# Equipotential surgaces

1. Jan 31, 2009

### gunitsoldier9

1. The problem statement, all variables and given/known data
Consider a region in space where a uniform electric field 6700 N/C points in the negative x direction.
What is the orientation of the equipotential surfaces?
a.Parallel to the xz-plane.
b.Parallel to the yz-plane.
c.Parallel to the xy-plane.

2. Relevant equations

E=V/r

3. The attempt at a solution

2. Jan 31, 2009

### v0id19

i'll try to rephrase the question:
a continuous, 2 dimensional shape in which of the following planes (a, b, or c) would have an equal potential throughout its entire surface

3. Jan 31, 2009

### gunitsoldier9

would that make it xy because a z would mean 3 dimensions are involved.

4. Jan 31, 2009

### Hannisch

There are three dimensions involved.

Remember, an equipotential surface is perpendicular to the electric field--if you draw (or imagine, whichever you find easier) the electric field and define the x-axis, the y-axis and the z-axis, you can find the plane that would always be perpendicular to the field.

5. Jan 31, 2009

### gunitsoldier9

I know that its perpendicular to the eclectic field but it just doesnt make sense if the electric field is on the x axis i know the equipotential surface would be vertical. but i just dont get what plane it would be parallel to.

6. Jan 31, 2009

### Hannisch

Yes, it'd be vertical, but remember it has a thickness as well.
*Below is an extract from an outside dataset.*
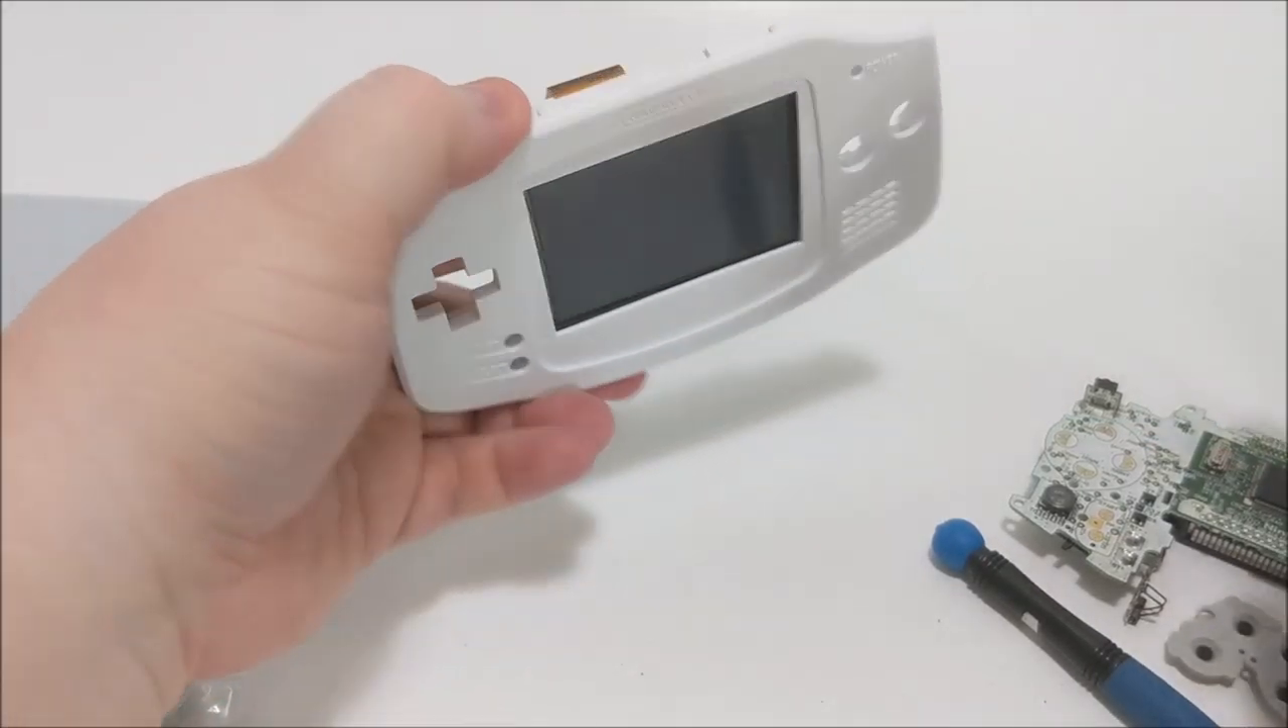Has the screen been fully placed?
Yes.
A new wording might help: The electric field is along the x-axis. If you have the xy plane, as an example, it would go along the x-axis as well, but with a height or something. If two things go along the same axis, can they ever be perpendicular?

7. Jan 31, 2009

### gunitsoldier9

no they cant. so does that rule out the xy plane

8. Jan 31, 2009

### Hannisch

Yes, because something going along the same axis as another thing will never be perpendicular to each other. Hopefully you see why precisely it's ruled out. Try to use the same logic with the other alternatives and you might come up with the correct answer. But try to really understand what you are doing!

9. Jan 31, 2009

### gunitsoldier9

i think its yz. its really hard to visualize the plane in 3 dimensions and my book doesnt even talk about 3 dimensions for that equipential surfaces

10. Jan 31, 2009

### Hannisch

Three dimensions isn't the easiest thing to imagine and it's not the easiest thing to write either. You are correct in that it's the yz plane.

Try to think of it like this or something:

Use a piece of cardboard or something similar--if you put it on the table on the edge and it's facing you, you have a xy plane. If you lie it down on the table you have a xz plane. If you put it on the edge again but with the thin side facing you, that's a yz plane.
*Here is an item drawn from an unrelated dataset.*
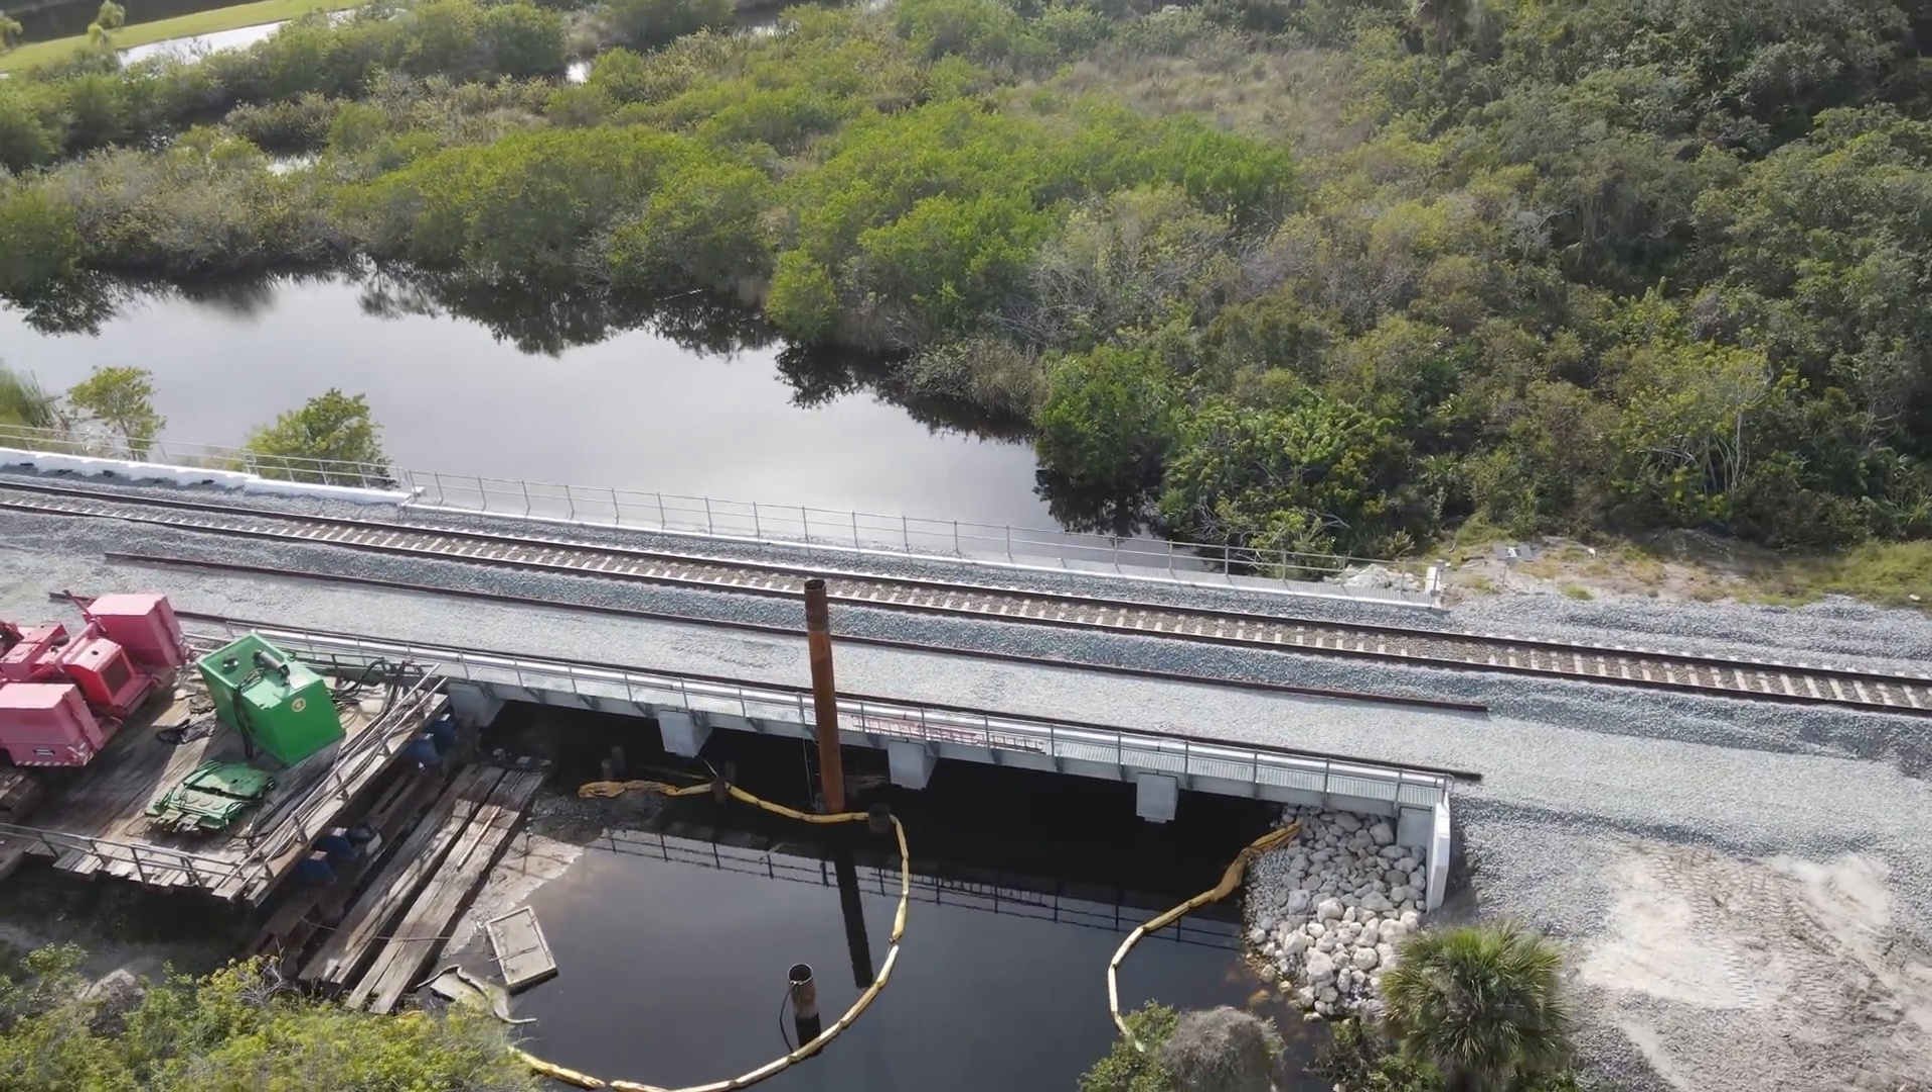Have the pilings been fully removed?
No.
Or sort of just think of the z-axis to come out of the paper or something.

And electric fields always exist in three dimensions. If you have a field around a point charge you only draw the field lines parallel to the paper, but you sort of have to imagine that there are field lines going up from the paper and down through the table as well, because the field isn't only limited to going in the two dimensions you can draw (easily).

Therefore, equipotential surfaces also have to exist in three dimensions, right? :)

11. Jan 31, 2009

### gunitsoldier9

Yeah thanks. I wish that they would actually draw a picture in the book and point it out.